In the entries that follow, the lines from the one with "Sitting together out" through the one with "We are free men. They have...they" are the ones to write out, exactly and with both ends included. Nothing else should appear.

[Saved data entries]
---------------

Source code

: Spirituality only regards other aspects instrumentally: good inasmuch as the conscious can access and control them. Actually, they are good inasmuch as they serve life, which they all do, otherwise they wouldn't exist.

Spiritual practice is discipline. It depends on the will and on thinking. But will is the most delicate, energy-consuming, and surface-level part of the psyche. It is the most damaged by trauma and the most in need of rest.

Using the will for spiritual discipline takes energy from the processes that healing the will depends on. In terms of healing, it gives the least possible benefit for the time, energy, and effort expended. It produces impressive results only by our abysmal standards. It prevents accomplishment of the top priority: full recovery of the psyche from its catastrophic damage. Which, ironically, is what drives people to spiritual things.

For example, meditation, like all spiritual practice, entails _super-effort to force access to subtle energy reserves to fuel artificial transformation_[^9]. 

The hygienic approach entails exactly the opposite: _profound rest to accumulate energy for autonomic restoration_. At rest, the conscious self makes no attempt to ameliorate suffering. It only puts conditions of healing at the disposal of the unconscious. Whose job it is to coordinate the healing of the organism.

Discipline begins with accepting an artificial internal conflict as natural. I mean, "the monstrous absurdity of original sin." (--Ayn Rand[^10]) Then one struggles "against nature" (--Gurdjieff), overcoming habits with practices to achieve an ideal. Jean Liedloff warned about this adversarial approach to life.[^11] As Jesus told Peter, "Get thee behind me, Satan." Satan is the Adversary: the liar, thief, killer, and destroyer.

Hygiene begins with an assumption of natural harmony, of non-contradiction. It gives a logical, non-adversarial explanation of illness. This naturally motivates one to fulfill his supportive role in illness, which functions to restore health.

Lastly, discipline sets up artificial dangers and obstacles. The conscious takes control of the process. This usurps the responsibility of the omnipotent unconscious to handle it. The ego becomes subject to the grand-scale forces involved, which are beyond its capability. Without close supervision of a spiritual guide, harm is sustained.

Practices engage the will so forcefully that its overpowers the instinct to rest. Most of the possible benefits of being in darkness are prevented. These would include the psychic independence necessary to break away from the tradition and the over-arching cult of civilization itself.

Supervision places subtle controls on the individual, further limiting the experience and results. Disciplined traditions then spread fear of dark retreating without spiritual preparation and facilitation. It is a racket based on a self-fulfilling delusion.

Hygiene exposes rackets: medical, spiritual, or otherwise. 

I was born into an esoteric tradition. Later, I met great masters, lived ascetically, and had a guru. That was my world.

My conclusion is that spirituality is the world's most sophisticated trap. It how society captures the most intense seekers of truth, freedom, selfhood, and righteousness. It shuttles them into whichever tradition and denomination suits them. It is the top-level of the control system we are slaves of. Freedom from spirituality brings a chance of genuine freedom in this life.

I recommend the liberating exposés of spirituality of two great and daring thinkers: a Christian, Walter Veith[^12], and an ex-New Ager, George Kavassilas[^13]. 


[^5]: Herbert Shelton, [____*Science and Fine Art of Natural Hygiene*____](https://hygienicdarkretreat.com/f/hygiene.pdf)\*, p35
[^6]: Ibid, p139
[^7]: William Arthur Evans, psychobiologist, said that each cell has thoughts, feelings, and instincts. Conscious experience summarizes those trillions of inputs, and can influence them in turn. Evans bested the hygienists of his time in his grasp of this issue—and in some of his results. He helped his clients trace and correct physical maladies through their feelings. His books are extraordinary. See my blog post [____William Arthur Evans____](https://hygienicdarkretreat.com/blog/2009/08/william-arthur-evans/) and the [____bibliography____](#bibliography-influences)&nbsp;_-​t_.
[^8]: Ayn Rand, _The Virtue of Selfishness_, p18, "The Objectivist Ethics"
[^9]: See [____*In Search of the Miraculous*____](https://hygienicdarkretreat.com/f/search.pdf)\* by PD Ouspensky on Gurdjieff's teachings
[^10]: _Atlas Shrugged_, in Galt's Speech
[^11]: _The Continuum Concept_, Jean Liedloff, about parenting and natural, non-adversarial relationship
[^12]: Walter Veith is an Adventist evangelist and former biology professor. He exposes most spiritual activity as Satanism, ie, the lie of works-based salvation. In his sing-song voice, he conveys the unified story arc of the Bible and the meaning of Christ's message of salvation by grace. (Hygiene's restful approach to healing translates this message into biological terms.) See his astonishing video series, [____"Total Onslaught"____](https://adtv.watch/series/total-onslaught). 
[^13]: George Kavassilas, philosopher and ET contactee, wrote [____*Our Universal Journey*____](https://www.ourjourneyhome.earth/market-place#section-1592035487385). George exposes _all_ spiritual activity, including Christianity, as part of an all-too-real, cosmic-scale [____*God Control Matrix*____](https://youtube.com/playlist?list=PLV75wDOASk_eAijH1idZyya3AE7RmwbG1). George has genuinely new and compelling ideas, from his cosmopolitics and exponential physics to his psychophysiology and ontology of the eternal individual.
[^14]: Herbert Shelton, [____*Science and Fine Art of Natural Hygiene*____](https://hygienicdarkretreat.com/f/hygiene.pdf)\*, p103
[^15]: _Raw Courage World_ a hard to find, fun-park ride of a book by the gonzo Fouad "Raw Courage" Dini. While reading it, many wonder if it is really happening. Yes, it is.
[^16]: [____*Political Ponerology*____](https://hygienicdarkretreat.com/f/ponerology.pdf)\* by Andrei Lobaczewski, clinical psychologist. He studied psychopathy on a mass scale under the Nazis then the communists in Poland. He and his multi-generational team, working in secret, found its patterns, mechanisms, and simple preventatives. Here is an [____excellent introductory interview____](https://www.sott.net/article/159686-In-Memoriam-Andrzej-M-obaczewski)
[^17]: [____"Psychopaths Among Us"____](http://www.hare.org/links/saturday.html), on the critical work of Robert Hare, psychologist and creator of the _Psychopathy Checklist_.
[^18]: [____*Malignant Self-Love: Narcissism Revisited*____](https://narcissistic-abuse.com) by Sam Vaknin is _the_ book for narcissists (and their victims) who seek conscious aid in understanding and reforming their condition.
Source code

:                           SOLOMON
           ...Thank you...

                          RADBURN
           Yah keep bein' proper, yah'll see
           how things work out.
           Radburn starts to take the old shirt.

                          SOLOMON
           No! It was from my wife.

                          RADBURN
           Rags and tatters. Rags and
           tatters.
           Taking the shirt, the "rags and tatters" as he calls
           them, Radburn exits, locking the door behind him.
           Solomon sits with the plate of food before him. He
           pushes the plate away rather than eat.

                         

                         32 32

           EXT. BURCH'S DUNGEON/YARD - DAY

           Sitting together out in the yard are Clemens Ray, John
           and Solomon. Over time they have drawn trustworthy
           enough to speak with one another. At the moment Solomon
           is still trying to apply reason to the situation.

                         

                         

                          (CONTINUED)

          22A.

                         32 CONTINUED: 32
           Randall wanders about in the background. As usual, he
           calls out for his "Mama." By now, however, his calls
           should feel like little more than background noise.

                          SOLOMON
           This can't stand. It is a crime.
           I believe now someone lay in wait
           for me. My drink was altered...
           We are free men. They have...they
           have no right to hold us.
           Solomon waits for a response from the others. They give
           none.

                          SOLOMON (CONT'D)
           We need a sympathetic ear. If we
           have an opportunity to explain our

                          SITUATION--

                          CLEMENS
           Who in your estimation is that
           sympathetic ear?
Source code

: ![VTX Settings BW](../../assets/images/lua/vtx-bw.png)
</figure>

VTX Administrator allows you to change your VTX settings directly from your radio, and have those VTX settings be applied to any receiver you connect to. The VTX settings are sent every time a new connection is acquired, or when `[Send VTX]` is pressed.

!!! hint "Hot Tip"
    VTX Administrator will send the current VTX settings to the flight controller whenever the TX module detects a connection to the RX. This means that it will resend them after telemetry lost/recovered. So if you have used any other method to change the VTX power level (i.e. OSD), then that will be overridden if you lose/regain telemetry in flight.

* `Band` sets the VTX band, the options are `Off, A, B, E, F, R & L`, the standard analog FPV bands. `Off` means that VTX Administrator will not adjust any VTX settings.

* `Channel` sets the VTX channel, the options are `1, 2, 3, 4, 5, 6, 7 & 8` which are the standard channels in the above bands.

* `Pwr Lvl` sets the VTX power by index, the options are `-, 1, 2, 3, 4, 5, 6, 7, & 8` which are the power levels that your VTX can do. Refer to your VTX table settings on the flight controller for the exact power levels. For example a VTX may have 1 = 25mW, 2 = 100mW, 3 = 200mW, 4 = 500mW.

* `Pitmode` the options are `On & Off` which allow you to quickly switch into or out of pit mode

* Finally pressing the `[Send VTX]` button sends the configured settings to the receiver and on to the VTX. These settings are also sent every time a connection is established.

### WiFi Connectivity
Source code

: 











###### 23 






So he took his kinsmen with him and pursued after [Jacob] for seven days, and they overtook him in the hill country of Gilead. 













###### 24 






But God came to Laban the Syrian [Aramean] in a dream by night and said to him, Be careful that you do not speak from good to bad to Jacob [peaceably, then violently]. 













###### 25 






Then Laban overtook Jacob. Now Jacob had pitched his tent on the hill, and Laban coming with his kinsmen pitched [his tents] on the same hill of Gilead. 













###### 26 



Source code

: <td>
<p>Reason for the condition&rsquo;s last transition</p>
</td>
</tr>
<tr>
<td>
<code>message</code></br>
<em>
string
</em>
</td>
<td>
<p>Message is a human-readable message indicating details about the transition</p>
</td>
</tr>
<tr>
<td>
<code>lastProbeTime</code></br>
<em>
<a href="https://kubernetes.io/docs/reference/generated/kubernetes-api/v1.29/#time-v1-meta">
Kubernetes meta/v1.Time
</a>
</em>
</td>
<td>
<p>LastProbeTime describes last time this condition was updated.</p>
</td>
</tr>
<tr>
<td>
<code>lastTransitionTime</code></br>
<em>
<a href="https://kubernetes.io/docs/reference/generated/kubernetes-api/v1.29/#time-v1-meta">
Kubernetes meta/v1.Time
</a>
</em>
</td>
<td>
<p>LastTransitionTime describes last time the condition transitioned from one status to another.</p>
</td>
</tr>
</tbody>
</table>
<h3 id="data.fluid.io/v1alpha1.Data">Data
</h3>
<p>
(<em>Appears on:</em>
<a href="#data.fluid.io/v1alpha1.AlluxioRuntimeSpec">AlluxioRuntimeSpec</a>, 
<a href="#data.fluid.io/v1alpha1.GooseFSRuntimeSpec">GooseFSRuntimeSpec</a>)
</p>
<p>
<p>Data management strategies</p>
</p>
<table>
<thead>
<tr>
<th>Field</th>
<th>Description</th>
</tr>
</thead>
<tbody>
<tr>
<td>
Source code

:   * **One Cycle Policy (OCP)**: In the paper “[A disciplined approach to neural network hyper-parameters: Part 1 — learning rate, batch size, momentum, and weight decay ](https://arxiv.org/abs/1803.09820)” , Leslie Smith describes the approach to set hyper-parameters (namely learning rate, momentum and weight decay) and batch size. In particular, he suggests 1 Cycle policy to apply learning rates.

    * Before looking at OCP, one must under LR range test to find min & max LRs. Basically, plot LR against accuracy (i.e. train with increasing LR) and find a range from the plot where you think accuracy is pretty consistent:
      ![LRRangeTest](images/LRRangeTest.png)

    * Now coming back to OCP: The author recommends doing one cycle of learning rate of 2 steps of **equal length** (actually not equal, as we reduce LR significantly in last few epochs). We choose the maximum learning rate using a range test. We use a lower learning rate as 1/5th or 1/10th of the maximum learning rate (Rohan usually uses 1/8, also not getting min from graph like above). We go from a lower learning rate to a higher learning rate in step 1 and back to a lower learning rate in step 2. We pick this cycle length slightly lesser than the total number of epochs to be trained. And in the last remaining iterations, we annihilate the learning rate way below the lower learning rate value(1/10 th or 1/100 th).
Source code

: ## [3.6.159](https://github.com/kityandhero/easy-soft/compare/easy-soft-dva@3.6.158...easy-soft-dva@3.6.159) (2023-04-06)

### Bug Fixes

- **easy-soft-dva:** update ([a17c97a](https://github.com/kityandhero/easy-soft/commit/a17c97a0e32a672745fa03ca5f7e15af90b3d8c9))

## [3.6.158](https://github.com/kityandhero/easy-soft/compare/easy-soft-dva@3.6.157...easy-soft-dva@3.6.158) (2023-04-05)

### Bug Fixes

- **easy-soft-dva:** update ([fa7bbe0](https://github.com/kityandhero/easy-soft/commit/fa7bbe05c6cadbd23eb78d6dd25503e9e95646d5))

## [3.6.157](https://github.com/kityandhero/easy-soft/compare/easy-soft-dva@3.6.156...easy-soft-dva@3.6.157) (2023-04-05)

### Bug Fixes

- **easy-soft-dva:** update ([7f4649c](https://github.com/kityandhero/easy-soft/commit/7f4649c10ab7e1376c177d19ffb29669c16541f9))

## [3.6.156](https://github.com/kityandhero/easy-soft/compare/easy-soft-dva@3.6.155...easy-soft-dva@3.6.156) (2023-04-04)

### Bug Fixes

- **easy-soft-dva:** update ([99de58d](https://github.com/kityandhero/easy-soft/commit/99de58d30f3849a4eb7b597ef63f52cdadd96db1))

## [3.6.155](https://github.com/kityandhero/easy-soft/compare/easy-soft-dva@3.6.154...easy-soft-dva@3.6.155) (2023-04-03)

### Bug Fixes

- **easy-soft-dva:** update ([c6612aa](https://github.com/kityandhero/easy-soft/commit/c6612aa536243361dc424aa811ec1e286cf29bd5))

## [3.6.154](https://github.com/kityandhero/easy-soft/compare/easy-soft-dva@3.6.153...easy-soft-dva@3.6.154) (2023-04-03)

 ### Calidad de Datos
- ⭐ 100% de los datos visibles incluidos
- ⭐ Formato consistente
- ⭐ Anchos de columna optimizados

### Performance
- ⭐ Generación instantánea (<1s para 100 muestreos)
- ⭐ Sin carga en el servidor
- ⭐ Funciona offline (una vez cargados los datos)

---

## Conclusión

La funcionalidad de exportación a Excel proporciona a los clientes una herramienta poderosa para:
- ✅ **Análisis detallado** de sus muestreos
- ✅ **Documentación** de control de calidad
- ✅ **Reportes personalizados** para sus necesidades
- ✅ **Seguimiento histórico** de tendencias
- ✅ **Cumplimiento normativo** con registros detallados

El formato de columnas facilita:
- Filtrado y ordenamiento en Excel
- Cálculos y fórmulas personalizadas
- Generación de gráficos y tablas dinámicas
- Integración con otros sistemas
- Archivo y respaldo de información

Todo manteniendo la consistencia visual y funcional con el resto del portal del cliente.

---------------

**Written response:**
           Sitting together out in the yard are Clemens Ray, John
           and Solomon. Over time they have drawn trustworthy
           enough to speak with one another. At the moment Solomon
           is still trying to apply reason to the situation.

                         

                         

                          (CONTINUED)

          22A.

                         32 CONTINUED: 32
           Randall wanders about in the background. As usual, he
           calls out for his "Mama." By now, however, his calls
           should feel like little more than background noise.

                          SOLOMON
           This can't stand. It is a crime.
           I believe now someone lay in wait
           for me. My drink was altered...
           We are free men. They have...they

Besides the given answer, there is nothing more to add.